Watergate: Where and How the Tapes Were Recorded

Installed during Nixon’s first term (conversations dating back to 1971)
Recording systems in:

  • Oval Office and Cabinet Room (White House)
  • President’s private office (Executive Office Building, EOB)
  • Camp David

Watergate: The 18½-Minute Gap and the Advisory Panel

  • June 20, 1972 Nixon–Haldeman tape: segment of interest became 18½ minutes of buzzing
  • Suspected deliberate erase/record-over to destroy incriminating content
  • Nov 1973: Judge John J. Sirica ordered forensic study
  • Six outside experts formed a technical panel to assess authenticity

Watergate: Findings and Impact

  • Forensics: multiple overlapping erasures detected
  • Erasures made using a different recorder model than the original
  • May 1974: panel reported erasures occurred after the original recording
  • July 24, 1974: Supreme Court ordered release of tapes → “Smoking Gun”
  • Aug 8, 1974: Nixon resigned amid impeachment threat

JFK Assassination Re-evaluation (1978–1980)

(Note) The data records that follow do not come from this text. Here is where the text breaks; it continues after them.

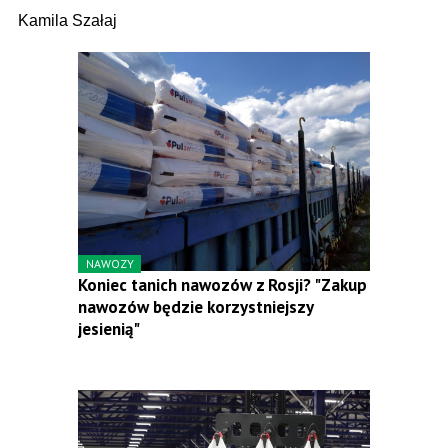
Kamila Szałaj
NAWOZY
Koniec tanich nawozów z Rosji? "Zakup
nawozów będzie korzystniejszy
jesienią"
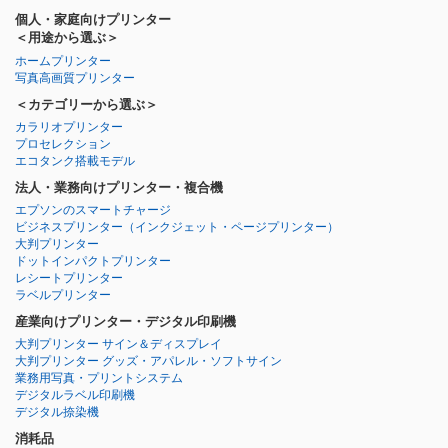
個人・家庭向けプリンター
＜用途から選ぶ＞
ホームプリンター
写真高画質プリンター
＜カテゴリーから選ぶ＞
カラリオプリンター
プロセレクション
エコタンク搭載モデル
法人・業務向けプリンター・複合機
エプソンのスマートチャージ
ビジネスプリンター
（インクジェット・ページプリンター）
大判プリンター
ドットインパクトプリンター
レシートプリンター
ラベルプリンター
産業向けプリンター・デジタル印刷機
大判プリンター サイン＆ディスプレイ
大判プリンター グッズ・アパレル・ソフトサイン
業務用写真・プリントシステム
デジタルラベル印刷機
デジタル捺染機
消耗品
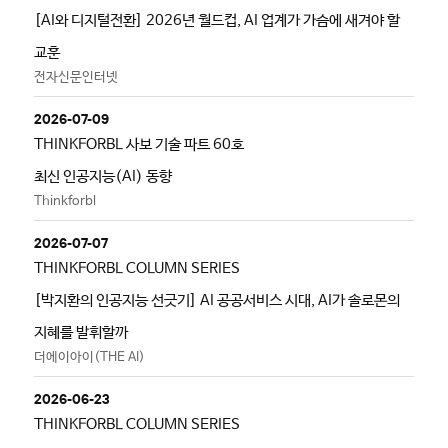
[AI와 디지털전환] 2026년 월드컵, AI 업계가 가슴에 새겨야 할
교훈
전자신문인터넷
2026-07-09
THINKFORBL 사보 기술 파트 60호
최신 인공지능(AI) 동향
Thinkforbl
2026-07-07
THINKFORBL COLUMN SERIES
[박지환의 인공지능 선긋기] AI 공공서비스 시대, AI가 솔로몬의
지혜를 발휘할까
더에이아이(THE AI)
2026-06-23
THINKFORBL COLUMN SERIES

Source: Dallas Police dictabelt recording
Question: evidence of a second shooter?

JFK: The Crosstalk Correction

1980 National Academy of Sciences review used crosstalk analysis
Identified Sheriff Bill Decker: “Hold everything secure” on both channels
Conclusion: the “shots” occurred ~one minute after the assassination

Kent State Shooting Analysis (2010)

Source: digital copy of a 1970 student reel-to-reel tape
Modern enhancement revealed: “All right, prepare to fire!
Gunshots followed ~two seconds later

Kent State: Additional Findings

  • Detected four shots consistent with a .38-caliber revolver
  • Occurred ~70 seconds before the main volley
  • Supported theories of an earlier altercation

III. Hoaxes & High-Profile Cases

How audio misleads—and how analysts course-correct

The “Wearside Jack” Hoax (1978–2005)

Context: hunt for the Yorkshire Ripper
Hoaxer sent: cassette tape + three letters
Key feature: distinctive Wearside accent

Wearside Jack: Consequences and Resolution

  • Investigation diverted to Sunderland for 18 months
  • Police discounted Peter Sutcliffe (Yorkshire accent mismatch)
  • 2005: DNA from envelope gum matched national database → conviction

Trayvon Martin Case (2012)

Question: whose screams are heard on a 911 call?
Expert: Edward Primeau concluded the voice was likely Martin’s

Corporate Fraud Case Study

Audio dismissed after:

  • metadata analysis revealed timestamp inconsistencies
  • speaker verification showed spliced segments from a different source

IV. Aviation Accident Investigations

Treating the cockpit as an acoustic sensor array

Cockpit Voice Recorders (CVR): What They Capture

Aircraft cockpit voice recorder device with multiple audio channels, showing the robust orange casing designed to survive crashes
  • Crew communications
  • Alarms and warnings
  • Engine whine and mechanical tones
  • Airframe vibrations (clunks, rattles)

USAir Flight 427 (1994)

CVR analysis focused on:

  • crew reactions during sudden emergency
  • structure-borne vibrations captured by ceiling microphone
    Outcome: traced failure to rudder power control unit defect

Germanwings Flight 9525 (2015)

CVR revealed:

  • copilot locked captain out of flight deck
  • steady breathing indicated consciousness and intent throughout descent

Execuflight Flight 1526 (2015)

  • No Flight Data Recorder available
  • Investigators used CVR loop to measure turbine whine frequencies
  • Inferred throttle settings and turbine speed before stall/crash

Cross-Cutting Evolution of Methods

  • Analog era: physical media inspection (e.g., Bitter Patterns)
  • Transition: auditory-phonetic expertise + documentation standards
  • Digital era: metadata, waveform continuity, DSP, statistical inference
  • Today: deepfakes and synthetic speech detection pressures

Practical Checklist for Any New Recording

  1. Preserve originals; document every transfer
  2. Assess integrity (metadata + signal continuity)
  3. Define the question (authenticity, enhancement, interpretation)
  4. Use validated methods; report uncertainty
  5. Keep work reproducible (settings, tools, logs)

Discussion Questions

  • Which case most clearly shows method driving admissibility?
  • Where do you see bias shaping interpretation?
  • What is one “verification cross-check” you would add in each scenario?